Reporting on the cancelation, the Danish Broadcasting Corporation (dr.dk) said the Independent Police Liaison Office had already decided in October to no longer work with EasyTranslate. The LSP was reportedly fined for not delivering on the contract and the National Police had also started to closely monitor company.

This close supervision of the Danish LSP by the National Police has reportedly cost the state several million DKK, and authorities expect resulting legal fees to be even larger, according to another story from the local press.

Frank told Slator, “The data breach issue seems to be the straw that broke the camel’s back. Apparently, EasyTranslate neglected to protect sensitive information, and content such as indictments and arrest warrants have been available to uncleared staff. It is, obviously, potentially harmful to an ongoing investigation if information about suspects and upcoming investigative measures are not kept secret.”

What’s Next

According to the same press statement from the Danish Police, “In light of the termination of the agreement, the National Police will establish a temporary list of interpreters from which police districts, courts, and other authorities can select suitable interpreters. Alongside this, the National Police will also provide indicative prices for interpretation to these authorities.”

Your tasks:
A: Reproduce word for word the part of the passage on the Danish police ending its EasyTranslate contract that opens with the words containing "Reporting on the" and closes with "closely monitor company.".
B: Extend the passage on the Danish police ending its EasyTranslate contract, starting right after its final sentence.

(Dataset entries)
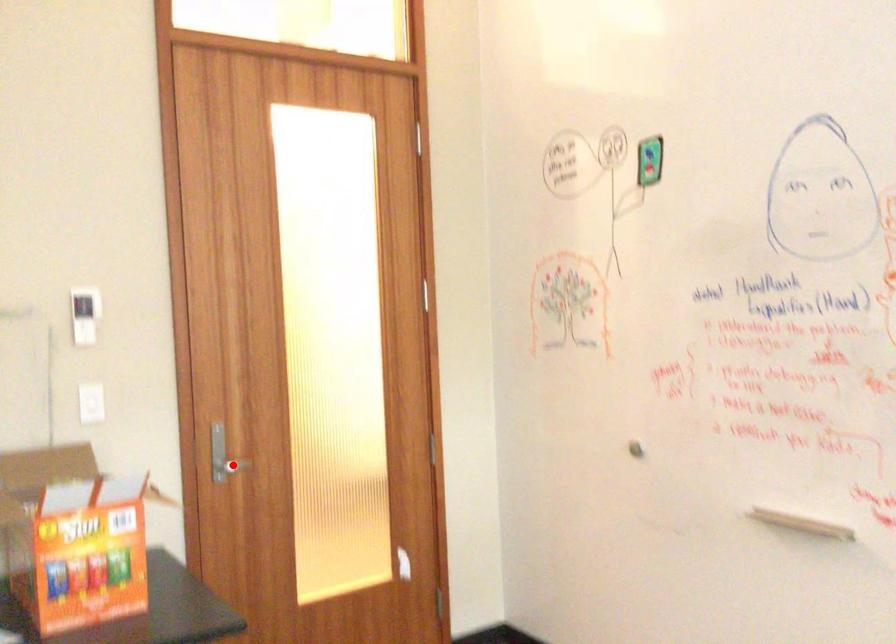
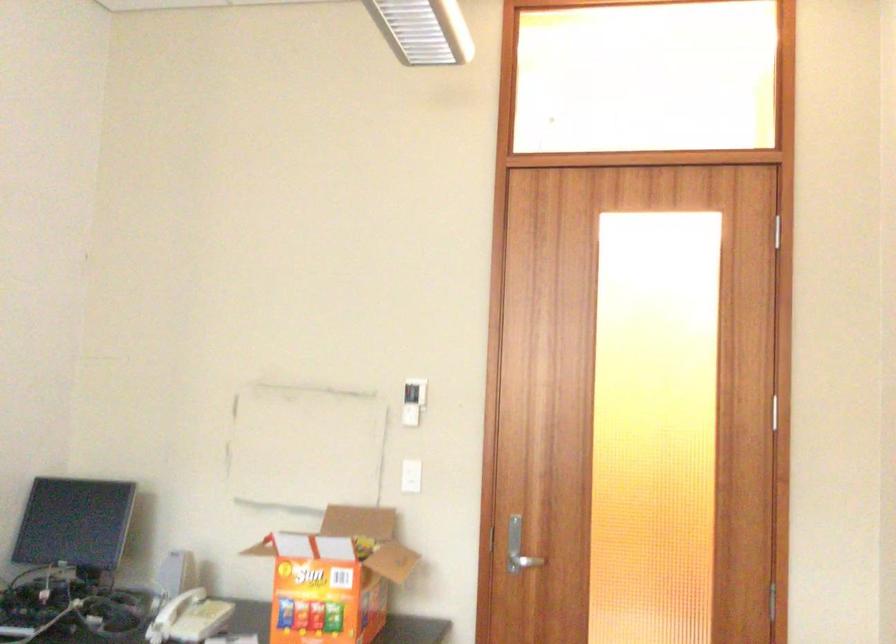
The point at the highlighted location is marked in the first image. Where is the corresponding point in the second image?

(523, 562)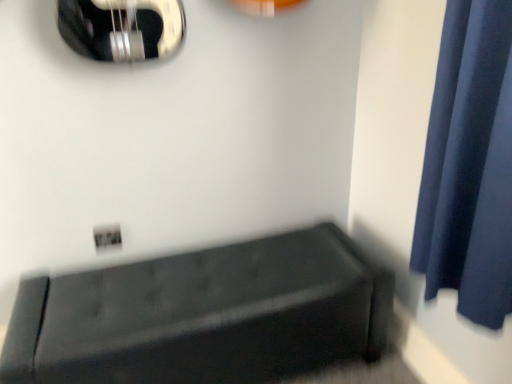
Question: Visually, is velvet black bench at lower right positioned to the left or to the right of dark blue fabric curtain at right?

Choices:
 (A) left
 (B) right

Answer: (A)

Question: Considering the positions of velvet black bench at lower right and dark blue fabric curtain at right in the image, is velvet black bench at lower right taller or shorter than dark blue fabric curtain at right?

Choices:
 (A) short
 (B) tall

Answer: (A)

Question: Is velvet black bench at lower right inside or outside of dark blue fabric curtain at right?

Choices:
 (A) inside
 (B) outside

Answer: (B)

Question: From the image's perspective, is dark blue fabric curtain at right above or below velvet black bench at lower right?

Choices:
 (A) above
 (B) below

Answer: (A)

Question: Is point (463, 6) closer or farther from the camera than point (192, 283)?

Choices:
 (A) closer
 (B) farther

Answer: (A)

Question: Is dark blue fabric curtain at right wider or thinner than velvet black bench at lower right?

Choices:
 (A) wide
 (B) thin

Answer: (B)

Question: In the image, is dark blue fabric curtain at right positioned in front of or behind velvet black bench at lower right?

Results of the exercise:
A:
Reporting on the cancelation, the Danish Broadcasting Corporation (dr.dk) said the Independent Police Liaison Office had already decided in October to no longer work with EasyTranslate. The LSP was reportedly fined for not delivering on the contract and the National Police had also started to closely monitor company.

B:
“The National Police is aware that this new situation will, during the transition period, present challenges for both interpreters and individual authorities,” Police Director Thomas Østrup Møller said.

It seems that authorities will now be more careful about awarding the country’s entire justice system interpreting volume to a single vendor. The Police Director told PolicyWatch.dk as much, adding that their primary goal now is to raise the quality of interpretation in Denmark.

(Update: A legal opinion commissioned by EasyTranslate dated May 2020 and seen by Slator states that there was no data breach and the issue with the Danish National Police has been resolved.)